Den Vorschlag Wagners, eine eigenständige Handelsgerichtsbarkeit auf der Ebene eines oder mehrerer Oberlandesgerichte zu schaffen, gilt es in der weiteren Diskussion sorgfältig abzuwägen.
Ein Einwand gegen eine hervorragend ausgestattete eigenständige Handelsgerichtsbarkeit lässt sich nicht von der Hand weisen: die Gefahr einer Zwei-Klassen-Justiz. Eine schnellere und bessere Justiz für reiche Parteien könnte die hohe gesellschaftliche Akzeptanz der Justiz untergraben.
Wer also die Gerichte für die Bearbeitung wirtschaftlich bedeutsamer Großverfahren aus guten Gründen ertüchtigen möchte, sollte auch das Gleichgewicht zu anderen Verfahren im Blick behalten und auf eine Stärkung der Justiz insgesamt setzen.

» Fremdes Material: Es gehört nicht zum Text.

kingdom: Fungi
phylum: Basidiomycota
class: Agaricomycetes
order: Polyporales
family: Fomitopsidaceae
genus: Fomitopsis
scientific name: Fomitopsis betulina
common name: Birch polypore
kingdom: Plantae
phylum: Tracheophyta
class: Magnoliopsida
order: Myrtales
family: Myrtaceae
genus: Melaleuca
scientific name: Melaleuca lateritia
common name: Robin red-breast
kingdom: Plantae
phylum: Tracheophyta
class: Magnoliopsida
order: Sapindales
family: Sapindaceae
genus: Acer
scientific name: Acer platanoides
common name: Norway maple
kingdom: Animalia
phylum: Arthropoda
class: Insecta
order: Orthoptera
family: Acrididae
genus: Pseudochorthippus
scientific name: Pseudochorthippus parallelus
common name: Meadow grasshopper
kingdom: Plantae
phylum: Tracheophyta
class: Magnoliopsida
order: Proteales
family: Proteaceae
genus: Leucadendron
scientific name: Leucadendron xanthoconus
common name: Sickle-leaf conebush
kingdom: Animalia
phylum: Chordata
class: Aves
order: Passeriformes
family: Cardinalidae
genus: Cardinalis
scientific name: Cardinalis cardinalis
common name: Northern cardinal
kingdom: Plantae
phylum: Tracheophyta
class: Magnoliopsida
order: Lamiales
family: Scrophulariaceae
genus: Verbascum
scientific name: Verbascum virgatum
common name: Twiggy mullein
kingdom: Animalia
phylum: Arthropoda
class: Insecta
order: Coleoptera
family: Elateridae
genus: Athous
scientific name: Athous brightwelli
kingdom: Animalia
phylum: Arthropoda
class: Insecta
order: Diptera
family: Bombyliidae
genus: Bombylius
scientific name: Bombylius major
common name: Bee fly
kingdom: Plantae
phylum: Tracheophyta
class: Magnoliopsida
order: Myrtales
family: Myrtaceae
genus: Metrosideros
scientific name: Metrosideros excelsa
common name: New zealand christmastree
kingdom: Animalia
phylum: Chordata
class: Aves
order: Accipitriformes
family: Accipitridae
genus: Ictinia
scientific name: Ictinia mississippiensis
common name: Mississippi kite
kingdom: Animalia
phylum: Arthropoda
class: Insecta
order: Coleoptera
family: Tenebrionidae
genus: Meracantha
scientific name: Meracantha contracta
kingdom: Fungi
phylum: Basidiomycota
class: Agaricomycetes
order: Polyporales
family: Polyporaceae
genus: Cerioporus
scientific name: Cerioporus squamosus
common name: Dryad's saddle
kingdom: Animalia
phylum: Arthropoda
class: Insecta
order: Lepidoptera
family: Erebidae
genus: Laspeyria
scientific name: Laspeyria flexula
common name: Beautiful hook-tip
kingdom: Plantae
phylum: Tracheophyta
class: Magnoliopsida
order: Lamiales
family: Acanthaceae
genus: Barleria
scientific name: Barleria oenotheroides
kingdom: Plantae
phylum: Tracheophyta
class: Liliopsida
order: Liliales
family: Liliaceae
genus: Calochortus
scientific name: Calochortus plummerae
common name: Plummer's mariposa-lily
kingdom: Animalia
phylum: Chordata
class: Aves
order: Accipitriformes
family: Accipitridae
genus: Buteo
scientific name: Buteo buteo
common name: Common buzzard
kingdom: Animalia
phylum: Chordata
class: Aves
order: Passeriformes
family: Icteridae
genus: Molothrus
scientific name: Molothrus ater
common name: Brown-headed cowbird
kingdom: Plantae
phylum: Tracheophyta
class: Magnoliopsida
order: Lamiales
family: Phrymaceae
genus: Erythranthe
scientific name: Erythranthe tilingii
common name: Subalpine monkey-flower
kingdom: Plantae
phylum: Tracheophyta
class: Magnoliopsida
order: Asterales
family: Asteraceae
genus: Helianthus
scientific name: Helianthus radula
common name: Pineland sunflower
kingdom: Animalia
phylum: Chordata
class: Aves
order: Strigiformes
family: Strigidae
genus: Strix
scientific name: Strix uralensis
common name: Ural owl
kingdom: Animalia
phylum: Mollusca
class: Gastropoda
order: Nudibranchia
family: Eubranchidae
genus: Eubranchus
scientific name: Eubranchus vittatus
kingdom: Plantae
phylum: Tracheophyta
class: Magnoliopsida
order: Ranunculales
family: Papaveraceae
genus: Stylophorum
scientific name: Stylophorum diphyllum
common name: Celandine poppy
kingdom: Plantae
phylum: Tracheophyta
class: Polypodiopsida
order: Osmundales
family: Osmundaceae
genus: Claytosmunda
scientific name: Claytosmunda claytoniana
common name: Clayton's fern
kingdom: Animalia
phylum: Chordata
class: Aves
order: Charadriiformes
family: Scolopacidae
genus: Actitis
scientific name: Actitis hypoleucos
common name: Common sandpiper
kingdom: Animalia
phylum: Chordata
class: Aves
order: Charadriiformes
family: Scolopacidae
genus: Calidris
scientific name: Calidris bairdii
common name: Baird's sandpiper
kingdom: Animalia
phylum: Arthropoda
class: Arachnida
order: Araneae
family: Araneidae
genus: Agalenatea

Arzthaftungsprozesse und Versicherungsverfahren mögen in ihrer wirtschaftlichen Relevanz hinter Großverfahren zwischen Unternehmen zurückbleiben, für die Betroffenen haben sie gleichwohl in der Regel eine hohe emotionale und manchmal auch eine existenzielle Bedeutung. Es wäre den Parteien dieser Prozesse nicht vermittelbar, warum sie deutlich länger auf ihr Recht warten müssen als internationale Großkonzerne.
Keine Angst vor Schiedsgerichten
Richtigerweise bezieht Wagner die Schiedsgerichtsbarkeit in die Betrachtung des Rechtsstandorts Deutschland mit ein. Nachdem die Schiedsgerichte im Zusammenhang mit TTIP in ein falsches Licht gerückt worden waren, sind sie heute in Politik und Justiz wieder allgemein anerkannt. Es ist Ausdruck der verfassungsrechtlich verbürgten Privatautonomie, dass sich Unternehmen für den Weg in die (private) Schiedsgerichtsbarkeit entscheiden können.
Eine leistungsfähige Justiz muss die Schiedsgerichtsbarkeit nicht fürchten. Im Gegenteil: Staatliche Gerichte und Schiedsgerichte können voneinander profitieren und gemeinsam den Rechtsstandort Deutschland international selbstbewusst vertreten.
Schließlich mahnt Wagner auch ein materielles Recht an, das den Rechtsstandort Deutschland attraktiv macht. Er kritisiert dabei vor allem die ausgedehnte Anwendung des AGB-Rechts auf den unternehmerischen Verkehr.
In der Tat erscheint es widersinnig, dass unser AGB-Recht inzwischen auch internationale Unternehmen schützt. Sowohl der Gesetzgeber als auch die Gerichte sollten wieder stärker zwischen dem Schutz des Verbrauchers und der Freiheit von Unternehmen differenzieren, die sich durch Rechtsabteilungen und Anwaltskanzleien beraten lassen und keines besonderen Schutzes bedürfen.
Jetzt müssen Bund und Länder auch die Zivilgerichte stärken
Es bleibt zu hoffen, dass sich Analyse und Vorschläge Wagners als Initialzündung für eine Stärkung des Rechtsstandorts Deutschland erweisen und das Thema nicht im Gefüge unterschiedlicher Zuständigkeiten versiegt.
Die Zeit ist günstig. In den meisten Bundesländern sind die Gerichte nach Sparrunden vergangener Jahre in der jüngeren Zeit auch personell wieder gestärkt worden. Diese Entwicklung, die in vielen Ländern vor allem die Strafjustiz im Fokus hat, sollte auch im Interesse der Ziviljustiz verstetigt werden.
Und auch im Bund tut sich etwas: CDU, CSU und SPD haben sich in ihrem Koalitionsvertrag auf einen Pakt für den Rechtsstaat auf Ebene der Regierungschefs von Bund und Ländern verständigt. Auch das ist ein starkes Zeichen für ein gemeinsames Handeln im Interesse des Rechtsstandorts Deutschland.
Prof. Dr. Roman Poseck ist Präsident des Oberlandesgerichts Frankfurt am Main und dort Vorsitzender des 26. Zivilsenates.